I found it a good read, with a little unknown insight into what goes on in preparation for match day commentaries I've been a long time fan of motty, and he shares his football passion on a similar light with good write ups of some tremendous tournaments, amidst his own personal issues
What a great book! As Motty says in his introduction it is a mix of history and autobiography, which mostly works well, and surprisingly up to date. The last chapter written before Russia 2018 drags a little but before then each World Cup from 1954 - which Motson watched as a child - to Brazil 2014 is covered in easily digestible chapters of 10 pages or so. If there is one flaw it would be a lack of a timeline to span those 60 plus years given that so many games and incidents are covered, including countless league and cup games such as that famous Hereford win over Newcastle that made his name. Given his vast knowledge of the game I would not be surprised if Motty relied on his memory for much of this book. I could not spot any errors! His affection for many players and managers gained through his personal contacts shines through and there is rarely a bad word for any of them, including former England managers pilloried in the press. Given that, the odd criticism stands out and his rivalry with another legend, Barry Davies, came as a surprise, but then only one of them could commentate on a FA Cup or World Cup Final!
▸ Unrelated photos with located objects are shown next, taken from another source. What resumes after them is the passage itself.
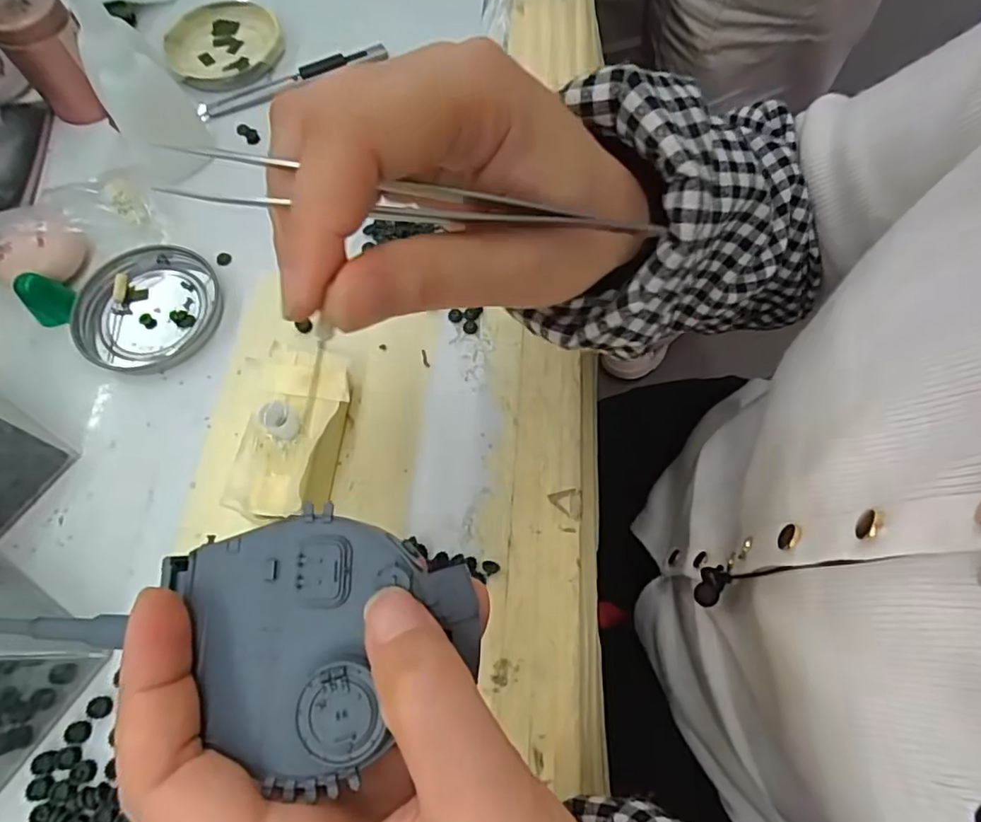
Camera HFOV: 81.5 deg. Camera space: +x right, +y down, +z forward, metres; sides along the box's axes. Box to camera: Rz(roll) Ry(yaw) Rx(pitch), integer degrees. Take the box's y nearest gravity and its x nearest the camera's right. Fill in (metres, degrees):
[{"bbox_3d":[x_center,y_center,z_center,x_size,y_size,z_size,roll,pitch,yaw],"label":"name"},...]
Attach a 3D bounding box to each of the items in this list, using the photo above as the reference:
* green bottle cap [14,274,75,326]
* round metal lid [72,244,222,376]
[{"bbox_3d":[-0.247,-0.063,0.315,0.016,0.025,0.021,6,67,2],"label":"green bottle cap"},{"bbox_3d":[-0.195,-0.058,0.322,0.079,0.008,0.075,0,67,0],"label":"round metal lid"}]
With any book written by John Motson, you can expect the usual meticulous attention to detail, and this book is no different. Written in an easy to read style, you can almost imagine Motty reading the words out aloud in that unique and unmistakable voice. Each World Cup brought back so many memories and Motty's honest descriptions of his career and personal life are carefully woven into each chapter. There are some surprises along the way - the attempts made to poach him away from the BBC and his reaction to the shock inclusion of Theo Walcott in the England World Cup squad of 2006, for example. If you're hoping to see some controversial slagging off of players, managers or fellow colleagues, forget it. Instead, enjoy a brilliant book by Britain's most loved football commentator. Timed to coincide with Motty's remarkable 50 year career at the BBC, this book would make a perfect Christmas gift.